In his enormously entertaining and insightful interview on the Kevin Pollak Chat Show, director and actor Eli Roth (Hostel, Inglourious Basterds, Hemlock Grove) made an important point about the movie business, and why it was hard to work with many studios:
"People don't make movies they think will be successful; they make movies they think won't fail."
Studio executives have a great job--they get to collect fat salaries, take pitches from directors and producers, and decide which pitches to green light. It takes so long to make movies that as long as the decisions they make are justifiable, they can keep their jobs for years, even if all their movies eventually flop.
Many of the same incentives affect and infect the venture world. VCs hear pitches all day long, but are ultimately responsible to their Limited Partners. Take a risk and lose, and you're in for harsh criticism. Avoiding risks might kill your returns in the long term, but it makes your life easier in the short term.

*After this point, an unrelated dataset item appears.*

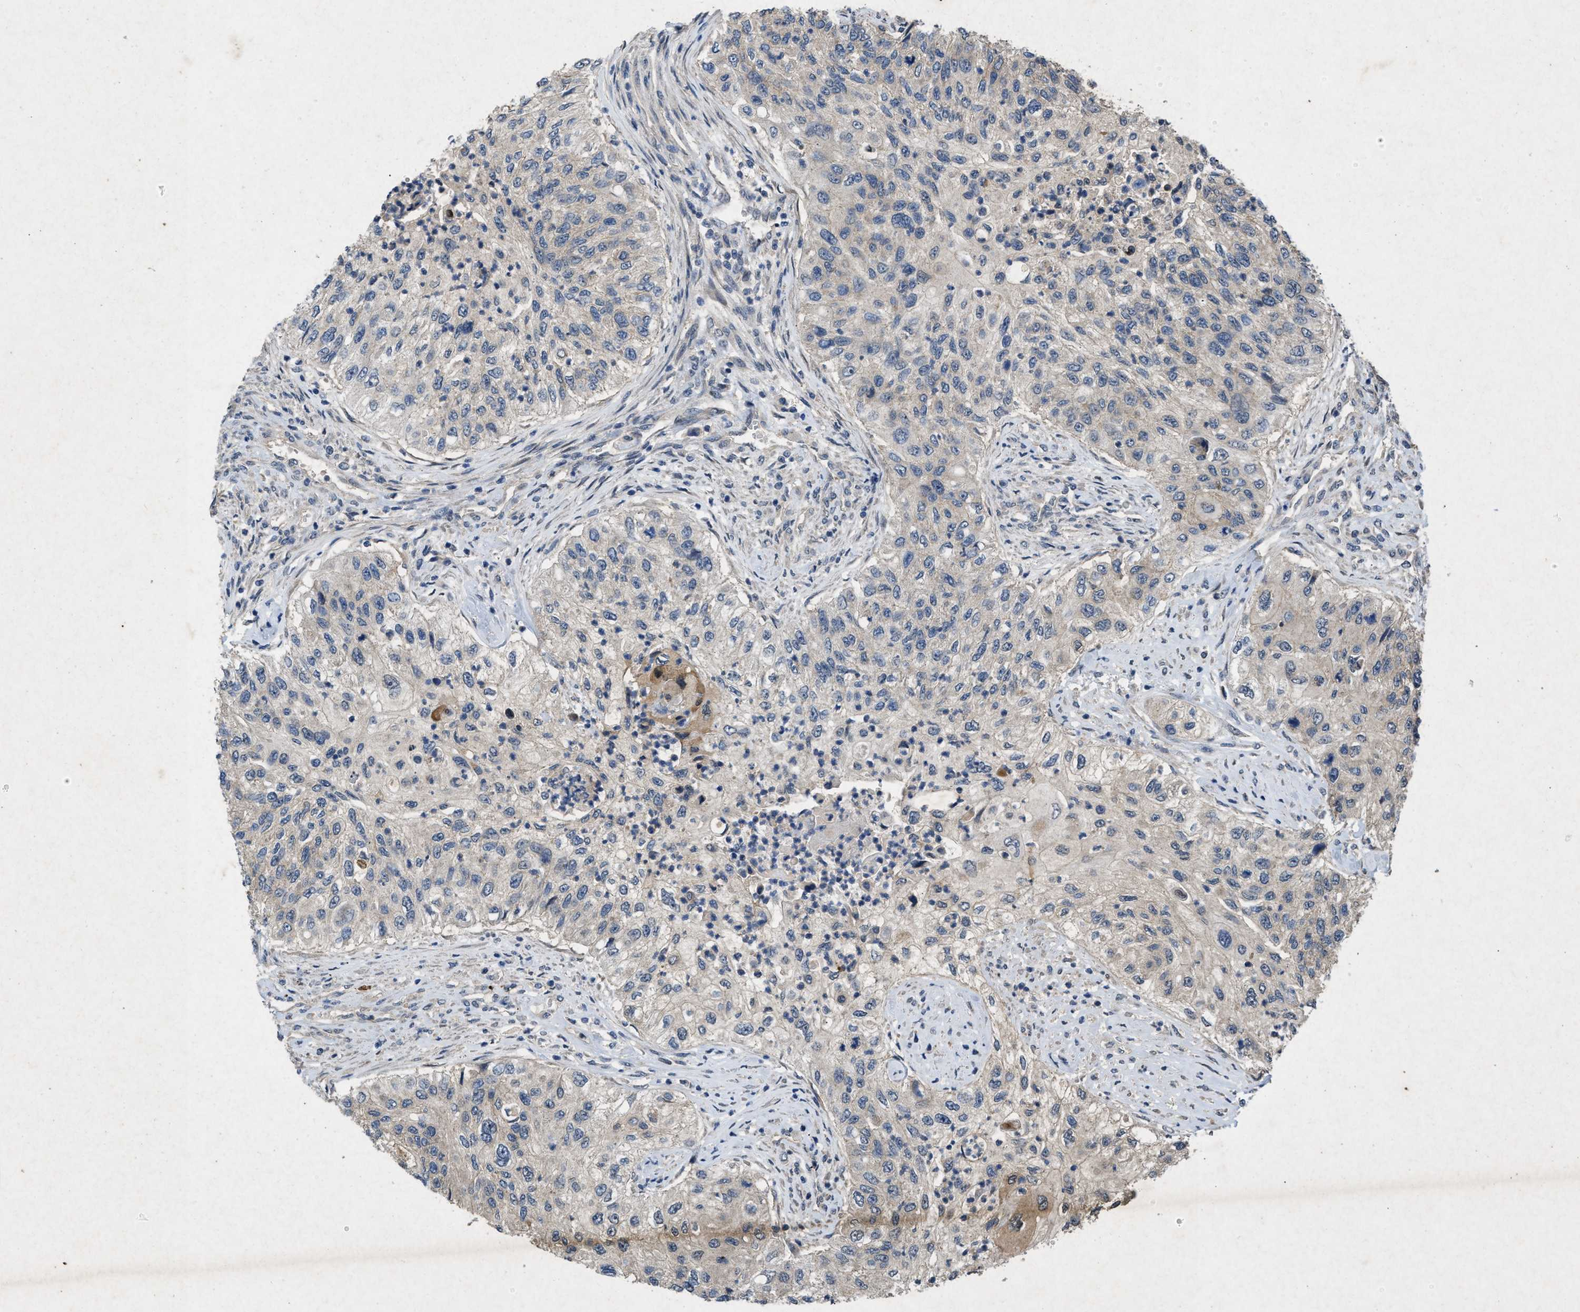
{"staining": {"intensity": "weak", "quantity": "<25%", "location": "cytoplasmic/membranous"}, "tissue": "urothelial cancer", "cell_type": "Tumor cells", "image_type": "cancer", "snomed": [{"axis": "morphology", "description": "Urothelial carcinoma, High grade"}, {"axis": "topography", "description": "Urinary bladder"}], "caption": "The IHC photomicrograph has no significant positivity in tumor cells of urothelial cancer tissue. (DAB immunohistochemistry (IHC) with hematoxylin counter stain).", "gene": "PRKG2", "patient": {"sex": "female", "age": 60}}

As an entrepreneur, you need to understand this effect. The feedback you get will often focus on risk mitigation, and avoiding failure. But you need to remember that in the startup game, the results are binary--either you make money or you don't. If you make money, it doesn't matter how eccentric you are (cough...Zuck...cough), you'll be hailed as a genius. If you lose money, it doesn't matter how much sense your decisions made at the time.
Do what you think will make you successful; there is no way to eliminate all chance of failure.